This Disgusting Week, vol. 10

So long, Dick:  Santorum dropped out this past week, after having claimed previous not to be losing, just winning in a different way.

Vlad, you’re breaking my heart:  Vladimir Guerrero, who was not signed by any team this year, was arrested in the Dominican Republic for allegedly attacking a police officer in a dance hall.

But will my Iowa chop taste as good without tetracycline?:  The FDA is finally getting around to making rules regarding the use of antibiotics and antimicrobials in animal production.  The problem?  Those rules are voluntary.
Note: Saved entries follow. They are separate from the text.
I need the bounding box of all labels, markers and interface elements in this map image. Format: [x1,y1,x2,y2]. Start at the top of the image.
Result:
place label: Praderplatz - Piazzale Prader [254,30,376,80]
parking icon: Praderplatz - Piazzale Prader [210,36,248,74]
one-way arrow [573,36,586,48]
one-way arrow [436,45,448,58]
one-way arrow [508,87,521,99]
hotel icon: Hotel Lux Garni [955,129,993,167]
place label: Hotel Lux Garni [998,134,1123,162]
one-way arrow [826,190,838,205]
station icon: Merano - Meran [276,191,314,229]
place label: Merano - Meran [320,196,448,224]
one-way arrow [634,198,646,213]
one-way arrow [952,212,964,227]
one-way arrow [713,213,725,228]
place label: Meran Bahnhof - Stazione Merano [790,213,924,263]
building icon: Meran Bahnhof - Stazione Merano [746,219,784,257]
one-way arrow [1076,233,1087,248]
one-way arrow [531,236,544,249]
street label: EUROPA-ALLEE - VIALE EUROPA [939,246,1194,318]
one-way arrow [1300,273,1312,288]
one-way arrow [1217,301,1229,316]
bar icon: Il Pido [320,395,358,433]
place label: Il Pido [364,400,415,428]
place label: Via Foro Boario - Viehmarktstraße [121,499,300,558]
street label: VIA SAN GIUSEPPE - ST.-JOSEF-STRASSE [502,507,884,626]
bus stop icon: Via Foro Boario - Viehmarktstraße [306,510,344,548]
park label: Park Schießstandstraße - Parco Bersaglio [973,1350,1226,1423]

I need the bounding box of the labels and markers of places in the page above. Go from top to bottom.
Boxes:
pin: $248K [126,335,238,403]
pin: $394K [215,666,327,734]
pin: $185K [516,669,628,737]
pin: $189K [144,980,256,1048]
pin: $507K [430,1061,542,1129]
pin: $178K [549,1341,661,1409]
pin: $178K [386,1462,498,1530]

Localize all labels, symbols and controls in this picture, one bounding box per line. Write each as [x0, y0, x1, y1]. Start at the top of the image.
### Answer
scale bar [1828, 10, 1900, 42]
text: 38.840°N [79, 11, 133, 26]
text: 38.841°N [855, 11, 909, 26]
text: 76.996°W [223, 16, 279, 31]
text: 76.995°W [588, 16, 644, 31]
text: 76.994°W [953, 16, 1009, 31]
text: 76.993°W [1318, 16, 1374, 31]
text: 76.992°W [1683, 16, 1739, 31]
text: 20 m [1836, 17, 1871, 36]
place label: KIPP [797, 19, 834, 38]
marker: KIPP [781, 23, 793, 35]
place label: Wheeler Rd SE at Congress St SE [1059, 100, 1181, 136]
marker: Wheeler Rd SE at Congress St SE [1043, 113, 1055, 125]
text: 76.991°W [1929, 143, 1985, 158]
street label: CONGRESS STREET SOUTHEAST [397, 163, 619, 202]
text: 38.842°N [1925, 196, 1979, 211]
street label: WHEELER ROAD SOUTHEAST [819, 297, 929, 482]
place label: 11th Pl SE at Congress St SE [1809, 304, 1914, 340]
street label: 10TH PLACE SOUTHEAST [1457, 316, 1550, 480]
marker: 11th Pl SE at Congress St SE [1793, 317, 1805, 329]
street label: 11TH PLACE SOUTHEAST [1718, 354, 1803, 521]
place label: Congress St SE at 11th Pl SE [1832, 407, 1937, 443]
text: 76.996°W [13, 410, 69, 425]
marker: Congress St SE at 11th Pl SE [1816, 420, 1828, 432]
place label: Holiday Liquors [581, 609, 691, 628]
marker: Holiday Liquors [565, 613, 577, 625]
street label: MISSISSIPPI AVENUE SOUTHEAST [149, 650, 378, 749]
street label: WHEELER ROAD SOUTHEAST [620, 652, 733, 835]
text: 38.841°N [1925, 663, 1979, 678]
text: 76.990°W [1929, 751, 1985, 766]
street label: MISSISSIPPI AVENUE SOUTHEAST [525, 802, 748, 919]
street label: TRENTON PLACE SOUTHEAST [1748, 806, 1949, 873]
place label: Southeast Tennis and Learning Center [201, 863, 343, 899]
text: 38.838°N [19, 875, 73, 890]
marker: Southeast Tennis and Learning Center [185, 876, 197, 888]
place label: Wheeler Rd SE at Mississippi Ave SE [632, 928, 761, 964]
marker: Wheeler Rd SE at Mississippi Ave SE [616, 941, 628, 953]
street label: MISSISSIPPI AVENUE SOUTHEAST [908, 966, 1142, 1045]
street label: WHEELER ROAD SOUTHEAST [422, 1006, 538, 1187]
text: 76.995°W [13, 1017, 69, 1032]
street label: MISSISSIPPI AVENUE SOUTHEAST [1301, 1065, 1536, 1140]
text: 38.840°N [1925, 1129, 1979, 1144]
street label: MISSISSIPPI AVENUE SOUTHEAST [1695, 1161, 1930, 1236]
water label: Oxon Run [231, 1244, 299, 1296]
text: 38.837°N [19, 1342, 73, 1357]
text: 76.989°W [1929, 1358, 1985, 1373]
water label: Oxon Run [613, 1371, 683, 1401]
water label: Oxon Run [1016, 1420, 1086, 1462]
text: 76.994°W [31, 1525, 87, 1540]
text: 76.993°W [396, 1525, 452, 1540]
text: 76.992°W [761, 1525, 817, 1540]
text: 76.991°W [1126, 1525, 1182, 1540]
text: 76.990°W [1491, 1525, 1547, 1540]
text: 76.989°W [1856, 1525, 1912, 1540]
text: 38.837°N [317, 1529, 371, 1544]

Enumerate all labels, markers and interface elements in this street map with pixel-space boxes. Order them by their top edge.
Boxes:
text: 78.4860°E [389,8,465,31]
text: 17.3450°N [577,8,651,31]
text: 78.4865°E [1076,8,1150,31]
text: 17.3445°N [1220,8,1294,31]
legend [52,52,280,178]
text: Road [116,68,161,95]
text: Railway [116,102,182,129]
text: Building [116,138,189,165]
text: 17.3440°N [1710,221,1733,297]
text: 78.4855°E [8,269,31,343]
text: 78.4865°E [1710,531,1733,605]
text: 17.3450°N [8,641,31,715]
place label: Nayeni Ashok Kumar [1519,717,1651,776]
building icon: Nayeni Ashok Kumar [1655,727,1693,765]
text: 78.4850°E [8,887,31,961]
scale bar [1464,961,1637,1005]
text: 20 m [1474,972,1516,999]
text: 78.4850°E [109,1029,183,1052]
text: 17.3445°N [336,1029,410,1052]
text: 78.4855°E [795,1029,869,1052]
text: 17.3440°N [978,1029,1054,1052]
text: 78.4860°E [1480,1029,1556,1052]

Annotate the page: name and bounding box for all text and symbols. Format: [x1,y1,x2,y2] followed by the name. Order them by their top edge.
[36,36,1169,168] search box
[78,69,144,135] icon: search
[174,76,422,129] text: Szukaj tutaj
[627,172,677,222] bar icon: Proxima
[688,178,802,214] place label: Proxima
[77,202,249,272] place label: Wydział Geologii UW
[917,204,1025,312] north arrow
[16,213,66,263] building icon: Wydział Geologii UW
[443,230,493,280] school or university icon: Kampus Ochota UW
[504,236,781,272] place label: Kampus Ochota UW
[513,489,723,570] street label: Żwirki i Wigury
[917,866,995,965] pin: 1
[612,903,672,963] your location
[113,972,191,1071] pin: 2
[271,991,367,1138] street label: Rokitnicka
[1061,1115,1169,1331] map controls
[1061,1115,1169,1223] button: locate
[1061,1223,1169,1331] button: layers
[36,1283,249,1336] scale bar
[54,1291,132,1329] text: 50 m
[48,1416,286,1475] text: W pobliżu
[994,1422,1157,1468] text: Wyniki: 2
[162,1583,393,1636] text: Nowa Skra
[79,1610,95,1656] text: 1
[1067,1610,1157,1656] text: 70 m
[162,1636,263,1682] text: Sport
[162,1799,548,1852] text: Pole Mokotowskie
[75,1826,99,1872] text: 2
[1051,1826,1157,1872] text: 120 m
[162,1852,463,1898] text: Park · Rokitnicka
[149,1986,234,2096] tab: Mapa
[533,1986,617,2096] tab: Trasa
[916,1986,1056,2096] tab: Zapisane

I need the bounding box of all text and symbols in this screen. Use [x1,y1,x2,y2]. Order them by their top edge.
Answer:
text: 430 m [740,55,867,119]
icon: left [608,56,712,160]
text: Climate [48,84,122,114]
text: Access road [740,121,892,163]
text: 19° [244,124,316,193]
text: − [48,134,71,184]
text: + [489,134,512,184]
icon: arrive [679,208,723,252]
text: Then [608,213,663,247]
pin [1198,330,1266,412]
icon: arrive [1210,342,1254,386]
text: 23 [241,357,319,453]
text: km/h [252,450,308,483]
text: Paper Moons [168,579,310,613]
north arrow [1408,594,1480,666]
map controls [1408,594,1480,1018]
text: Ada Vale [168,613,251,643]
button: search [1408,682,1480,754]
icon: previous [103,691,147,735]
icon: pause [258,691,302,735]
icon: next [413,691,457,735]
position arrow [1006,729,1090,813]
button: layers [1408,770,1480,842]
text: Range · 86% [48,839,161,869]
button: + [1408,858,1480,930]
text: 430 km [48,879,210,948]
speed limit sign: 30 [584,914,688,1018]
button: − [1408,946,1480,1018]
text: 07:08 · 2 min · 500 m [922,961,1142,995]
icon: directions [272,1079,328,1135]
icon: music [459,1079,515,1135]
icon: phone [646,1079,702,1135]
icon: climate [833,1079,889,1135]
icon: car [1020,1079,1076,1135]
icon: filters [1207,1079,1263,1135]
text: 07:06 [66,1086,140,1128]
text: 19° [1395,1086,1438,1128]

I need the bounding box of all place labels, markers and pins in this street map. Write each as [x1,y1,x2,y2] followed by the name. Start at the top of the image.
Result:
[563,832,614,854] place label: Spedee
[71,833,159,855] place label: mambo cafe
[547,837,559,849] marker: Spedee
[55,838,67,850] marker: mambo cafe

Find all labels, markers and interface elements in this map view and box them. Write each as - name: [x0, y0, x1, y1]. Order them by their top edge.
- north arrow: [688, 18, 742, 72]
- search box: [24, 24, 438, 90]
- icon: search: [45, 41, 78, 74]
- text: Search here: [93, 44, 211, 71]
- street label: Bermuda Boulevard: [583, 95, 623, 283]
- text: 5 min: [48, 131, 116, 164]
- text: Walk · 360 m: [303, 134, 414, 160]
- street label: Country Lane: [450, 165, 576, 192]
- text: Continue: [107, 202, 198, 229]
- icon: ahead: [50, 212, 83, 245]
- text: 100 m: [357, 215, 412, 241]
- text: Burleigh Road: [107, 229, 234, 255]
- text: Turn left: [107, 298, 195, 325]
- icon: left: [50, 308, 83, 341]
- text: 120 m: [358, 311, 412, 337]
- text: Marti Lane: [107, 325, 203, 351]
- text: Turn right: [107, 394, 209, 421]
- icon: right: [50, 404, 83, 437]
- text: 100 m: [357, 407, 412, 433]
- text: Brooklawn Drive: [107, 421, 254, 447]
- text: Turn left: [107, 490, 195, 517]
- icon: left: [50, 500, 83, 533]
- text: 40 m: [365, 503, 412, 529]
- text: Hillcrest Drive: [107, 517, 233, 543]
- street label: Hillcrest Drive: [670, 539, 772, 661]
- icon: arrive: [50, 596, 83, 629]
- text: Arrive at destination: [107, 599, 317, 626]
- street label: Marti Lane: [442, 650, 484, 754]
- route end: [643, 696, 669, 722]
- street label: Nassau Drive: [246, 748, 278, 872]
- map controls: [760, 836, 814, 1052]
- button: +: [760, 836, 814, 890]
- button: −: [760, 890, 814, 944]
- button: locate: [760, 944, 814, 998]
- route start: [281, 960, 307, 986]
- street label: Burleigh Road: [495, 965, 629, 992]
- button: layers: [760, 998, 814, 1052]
Does Kim Jong Un’s flaccid missile prove his impotency?:  My interpretation of a Washington Post headline.  In bad taste, I acknowledge, given the hardships being suffered by the North Korean people while their leadership pours money into failed efforts like this one.

Reblogged/Reposted items:

Hottest March in U.S. since records beganReblogged from eats shoots ‘n leaves.  Mo Rocca had a funny joke on Wait Wait, Don’t Tell Me this weekend–he blamed it on la niñ and said that it could have been avoided had we better protected our borders.

Kirk Cameron on how to talk to Mormons: From Right Wing Watch via Christian Nightmares.  This guy is a dick, plain and simple.

Pat Robertson on Mitt Romney’s faith:  It’s clear that he’s not cool with Mormonism, but he thinks that Mitt would make a great president despite his faith.

***One more disgusting thing to add: I will admit to the past week being fairly lackluster here at the Daily Disgust.  Lots going on, etc, etc.  But the truth is, to quote Beck from a track off of Mutations: “it’s nobody’s fault/but my own.”